She laughed and clung closer to me. Despite her bitter experiences, she had no more real knowledge of the world than myself. Money was a thing to amuse oneself with—a thing very hard to obtain.

"You will leave this place and live in the country. You will never go to Cardillac's again. Think, Eloise; it is May! You never see the country here in Paris. The hawthorn is out, and the woods at Etiolles are more beautiful than the forest was at Lichtenberg. Why, you are crying!"

"I am crying because I am happy," said she, whispering the words against my shoulder.

Then I left her.

I cannot tell you my feelings. I cannot put them into words. It was as if I had seen Moloch face to face, seen the brazen monster in the Square of Carthage, seen the officiating priests and the little veiled children seized by the brazen arms and plunged in the burning stomach.

I had seen that day Eloise Feliciani, the living child, and Amy Feraud, the cinder remnants of a child consumed; and God in His mercy had given me power to seize Eloise from the monster, scorched, indeed, but living.

I found the Boulevard St. Michel almost deserted now, and took my way along it to the Seine.
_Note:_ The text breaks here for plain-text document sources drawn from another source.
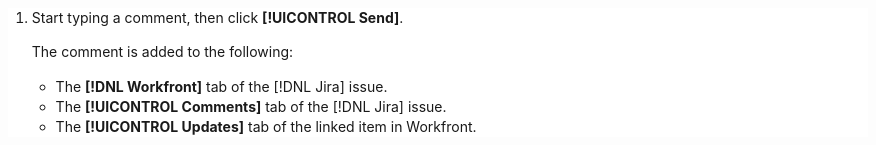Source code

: 1. Start typing a comment, then click **[!UICONTROL Send]**.

   The comment is added to the following:

   * The **[!DNL Workfront]** tab of the [!DNL Jira] issue.
   * The **[!UICONTROL Comments]** tab of the [!DNL Jira] issue.
   * The **[!UICONTROL Updates]** tab of the linked item in Workfront.
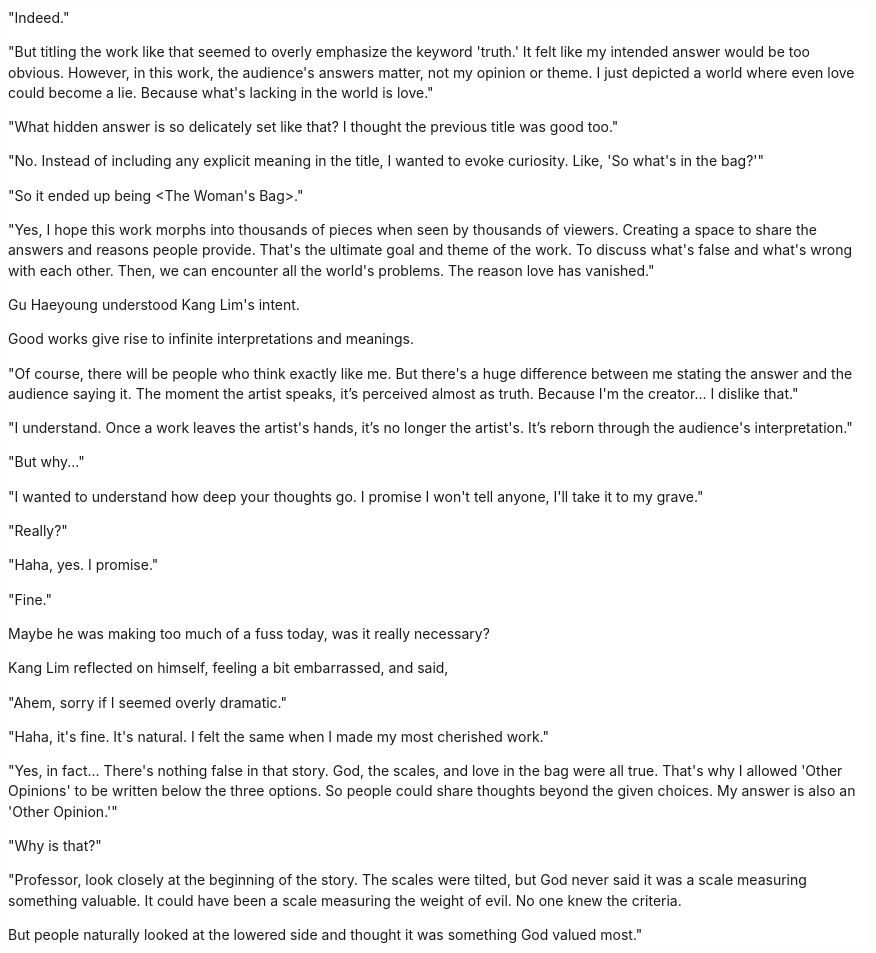 "Indeed."

"But titling the work like that seemed to overly emphasize the keyword 'truth.' It felt like my intended answer would be too obvious. However, in this work, the audience's answers matter, not my opinion or theme. I just depicted a world where even love could become a lie. Because what's lacking in the world is love."

"What hidden answer is so delicately set like that? I thought the previous title was good too."

"No. Instead of including any explicit meaning in the title, I wanted to evoke curiosity. Like, 'So what's in the bag?'"

"So it ended up being <The Woman's Bag>."

"Yes, I hope this work morphs into thousands of pieces when seen by thousands of viewers. Creating a space to share the answers and reasons people provide. That's the ultimate goal and theme of the work. To discuss what's false and what's wrong with each other. Then, we can encounter all the world's problems. The reason love has vanished."

Gu Haeyoung understood Kang Lim's intent.

Good works give rise to infinite interpretations and meanings.

"Of course, there will be people who think exactly like me. But there's a huge difference between me stating the answer and the audience saying it. The moment the artist speaks, it’s perceived almost as truth. Because I'm the creator... I dislike that."

"I understand. Once a work leaves the artist's hands, it’s no longer the artist's. It’s reborn through the audience's interpretation."

"But why..."

"I wanted to understand how deep your thoughts go. I promise I won't tell anyone, I'll take it to my grave."

"Really?"

"Haha, yes. I promise."

"Fine."

Maybe he was making too much of a fuss today, was it really necessary?

Kang Lim reflected on himself, feeling a bit embarrassed, and said,

"Ahem, sorry if I seemed overly dramatic."

"Haha, it's fine. It's natural. I felt the same when I made my most cherished work."

"Yes, in fact... There's nothing false in that story. God, the scales, and love in the bag were all true. That's why I allowed 'Other Opinions' to be written below the three options. So people could share thoughts beyond the given choices. My answer is also an 'Other Opinion.'"

"Why is that?"

"Professor, look closely at the beginning of the story. The scales were tilted, but God never said it was a scale measuring something valuable. It could have been a scale measuring the weight of evil. No one knew the criteria.

But people naturally looked at the lowered side and thought it was something God valued most."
"What are you to do with her?"

That is the question I would have asked myself had I been a man of the world. But I knew nothing of the world or the convenances. I was not in love with her. Had I met her for the first time that night it might have been different; but for me she was just the child of Lichtenberg, the little figure I had last seen standing at the door of the Hôtel de Mayence, holding in her arms the black cat with the amber eyes.

What was I to do with her? I had already made up my mind. I would put her to live in the Pavilion of Saluce. I had not a real friend in the world except old Joubert, or a thing to love. I would be no longer lonely. What good times we would have!